Моя работа меня развлекала. Я научилась пользоваться компьютером и начала привыкать к нормированному рабочему дню и сидению за столом с короткими перерывами на ланч. Правда, я делала много ляпсусов — например, никак не могла найти необходимый стиль одежды. Я знала, что на работу нужно носить, скажем, черное платье, а не пестрое, как на пикник. Чаще всего я надевала в офис мини-юбку и маленькую блузку — обе черного цвета. Наконец мне сделали замечание: «Елена, вы как-то не для офиса одеты, надо строже». Я оправдывалась: «Я надела все черное». Кто-то остроумно заметил: «Можно и бикини черного цвета надеть, но это не сделает его одеждой для офиса». Вместе со мной работал молодой человек по имени Виктор, он был родом из Вильнюса и по первой профессии психиатр. Мы с ним много общались, он рассказывал мне о своих прежних годах, о работе. У него было замечательное чувство юмора, и мы часто смеялись вместе. Однажды мы решили «сфотографироваться» с помощью ксерокса, и он разыграл меня, сказав, что я получила дозу облучения, когда, положив лицо вместо листка бумаги, проехалась вместе с движущейся пластиной под вспышкой. Его юмор вообще был черноватым — это свойство многих выходцев из СССР. По его рассказам, он был уволен из специализированной психиатрической клиники после того, как на вопрос больного: «Что мне делать, доктор, — выброситься?» — Виктор ответил ему: «Ну, не знаю, может, и выброситься». К несчастью, больной в конце концов так и сделал, а Виктора после разбирательств с начальством лишили права работать в профессии. Меня он почему-то ласково прозвал «сусликом». Как-то раз во время ланча мы пошли с ним в Центральный парк, сели под кустиком на травку и стали болтать. Вдруг Виктор складывается пополам, как перочинный ножик, от мелкого истерического хохота: «Обернись скорее, там, в кустах!» Я оглядываюсь и вижу: за моей спиной сидит какой-то зверек и смотрит на нас, подрагивая своим черненьким носиком. «Кто это?» — спрашиваю я Виктора. Он хохочет еще больше: «Это… настоящий суслик! Ха-ха-ха!»
Впрочем, я так толком и не разобралась, чем на самом деле занималась наша фирма: на всем, что касалось эмигрантов, лежал налет какой-то детективности и подозрительности. (Один водитель такси, например, говорил: «Да уся дэрэвня как поехала, я тоже рэшил за кампанию. Нэ, я нэ еврэй!») Однажды хозяин отчитывал кого-то из работников за то, что тот сообщил по телефону неизвестному звонившему время его прибытия в Африку с товаром. «Ты вообще не знаешь, что у меня там за товар, может, это партия оружия!» — кричал он опешившему подчиненному. Все работники навострили уши и решили, что так оно и есть. Ничего не поделаешь: иностранец в чужой стране — или мафиози, или террорист, или революционер, особенно если это наш человек. Глядя, как я хохочу с Виктором и тщательно пытаюсь стать скромной сотрудницей офиса, хозяин приговаривал: «Ох, был бы я на месте твоего мужа, повесил бы тебя за ноги вниз головой!»

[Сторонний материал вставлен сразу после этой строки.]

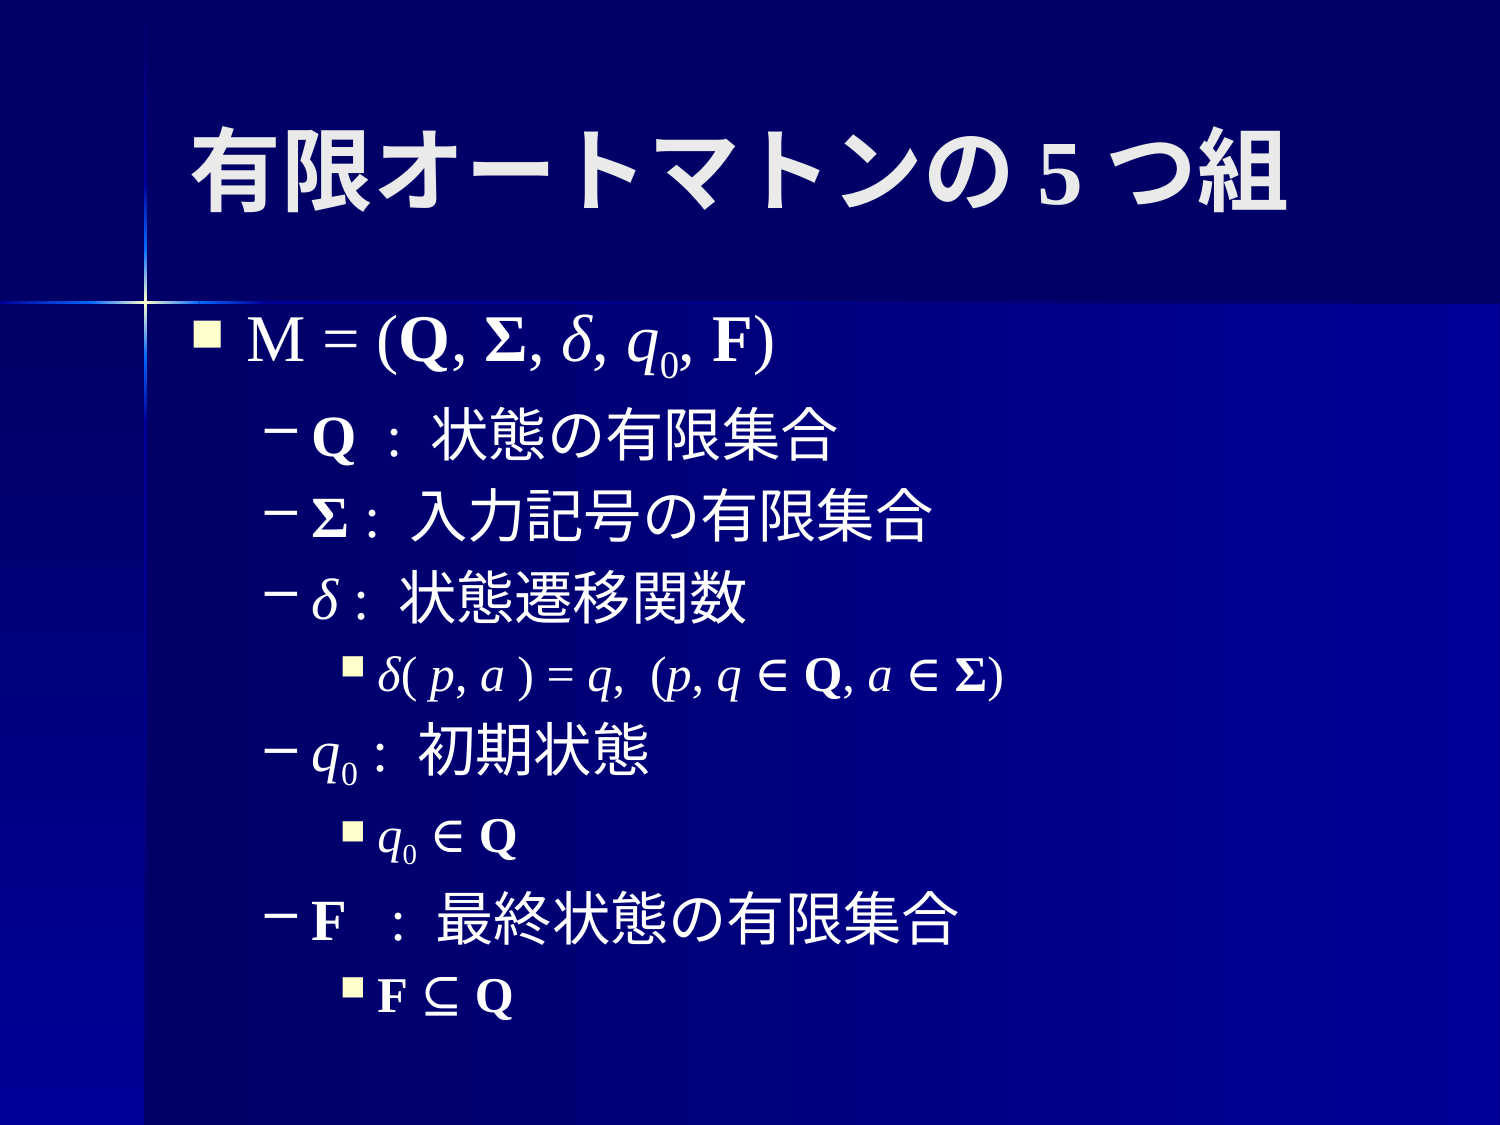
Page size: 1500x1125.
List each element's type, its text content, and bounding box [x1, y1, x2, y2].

title 有限オートマトンの5つ組 [174, 49, 1413, 286]
list M = (Q, Σ, δ, q0, F) Q : 状態の有限集合 Σ : 入力記号の有限集合 δ : 状態遷移関数 δ( p, a ) = q, (p, q ∈ Q, a ∈ Σ) q0 : 初期状態 q0 ∈ Q F : 最終状態の有限集合 F ⊆ Q [174, 287, 1413, 1038]
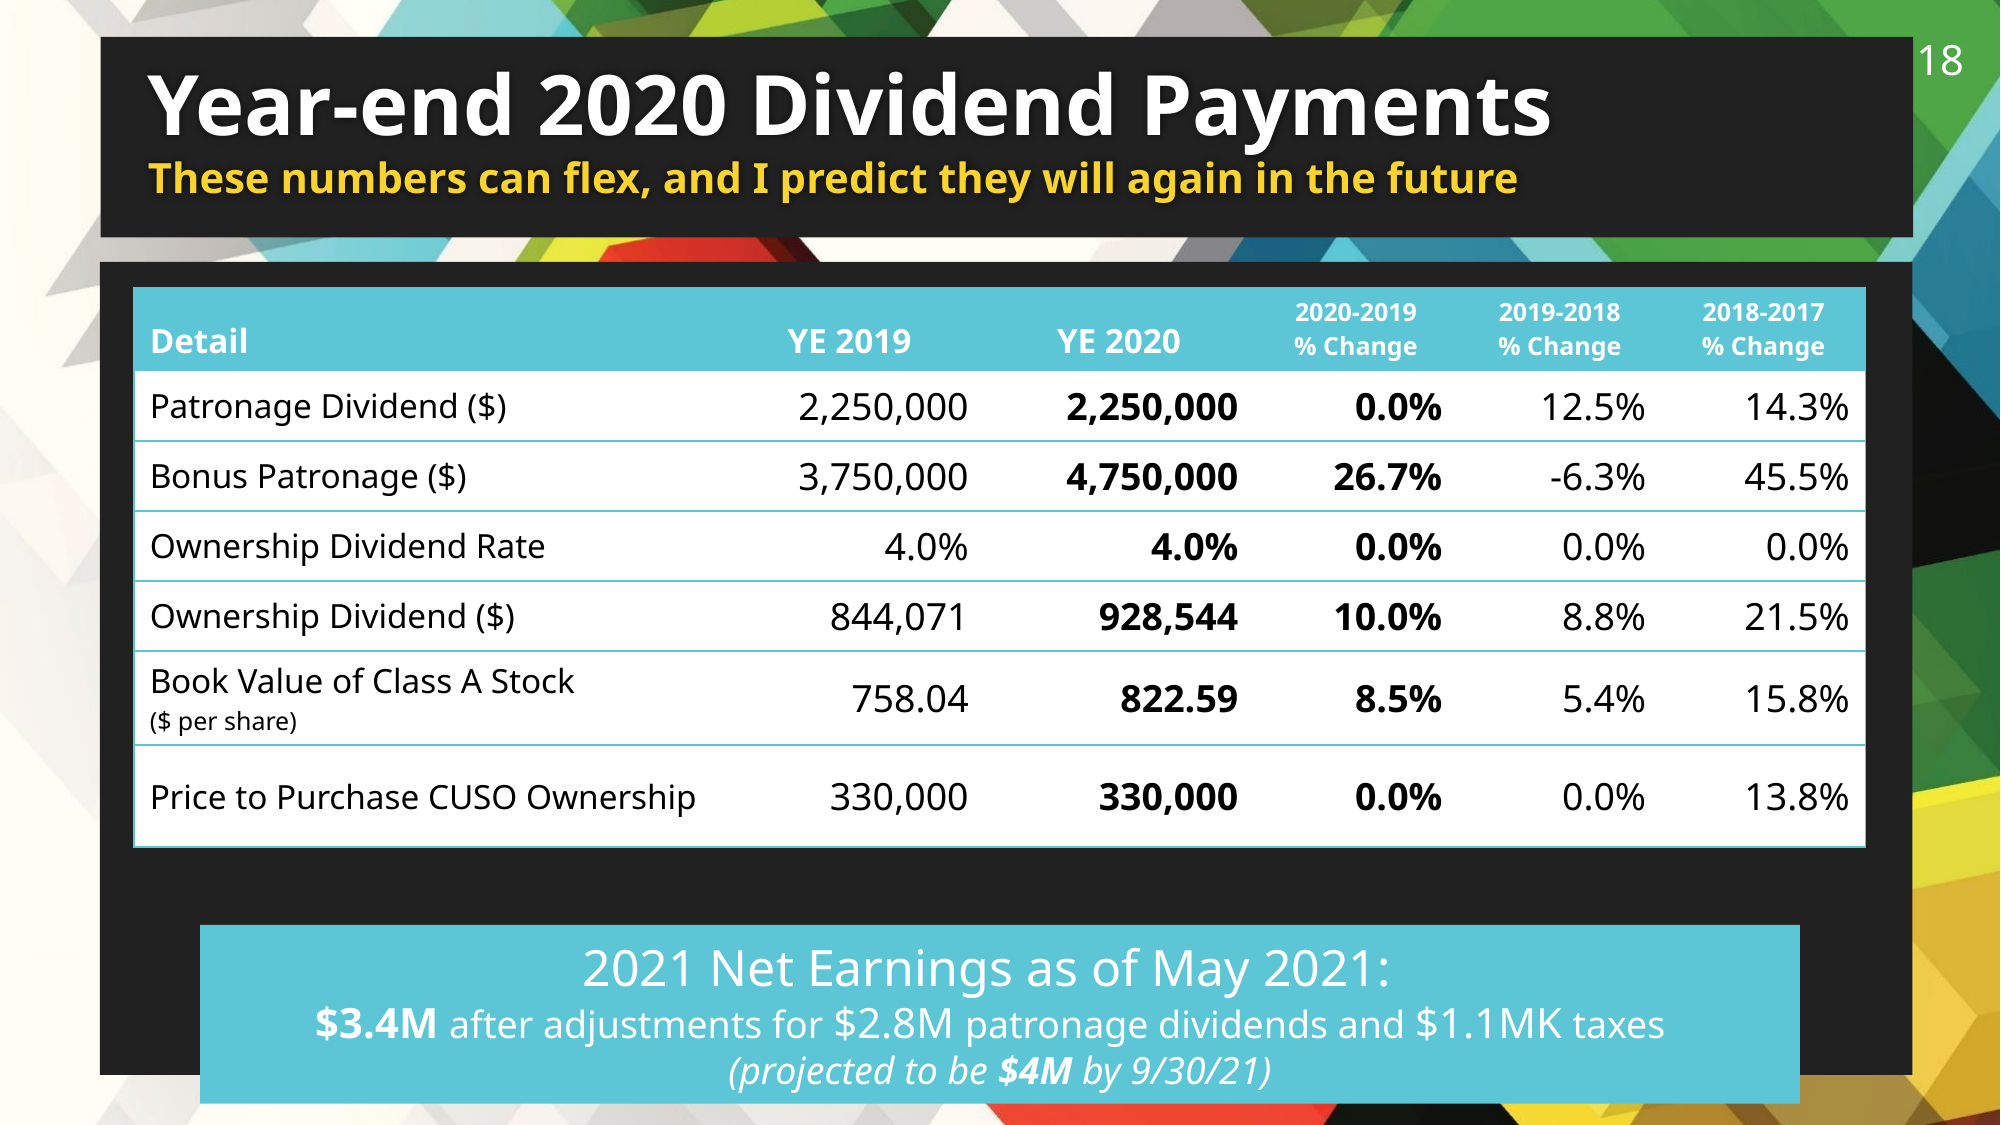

Приезжал в Нью-Йорк и наш театр — тогда я ходила смотреть спектакли. Помню, на гастролях был «Ленком». Разговаривая с актерами, я услышала, что Нью-Йорк им не нравится: «Вот в Париже Пьер Карден нас принимал… это да! А тут все ходят в шубах и кроссовках, какая-то безвкусица». Я с удивлением заметила, что мне, в отличие от моих московских коллег, этот стиль уже пришелся по вкусу — в парадоксальном сочетании несовместимого я усматривала свободу, демократичность и элемент творчества. А также уникальное американское преодоление социальности: артистизм — это победа над сословным и прочим неравенством. Ведь в Нью-Йорке каждый третий — артист.
Приезжал и театр Льва Додина со спектаклем «Звезды на утреннем небе», который в Москве успешно шел в «Современнике». Мне все время выпадало встречаться с этим театром за границей: и в Нью-Йорке, и в Париже, и даже в Австралии, в городе Перт. Забавно — я никогда не видела их ни в Ленинграде, ни в Санкт-Петербурге. Смотрели мы с Барановой пьесу про московских проституток, выселенных во время Олимпиады за пределы столицы, — и сердце разрывалось от боли. Так же рыдали мы с ней на фильме Никита Михалкова «Очи черные» и, выходя из зала, терли вспухшие веки к изумлению остальной публики. Нет, смотреть про «своих», оставшихся «там» — это на разрыв аорты! Становится жалко себя и всех нас — и маму, и папу, и бабушку, и соседей, и всех-всех, на ком лежит печать российской усталой терпеливости — начиная с великомучеников Бориса и Глеба.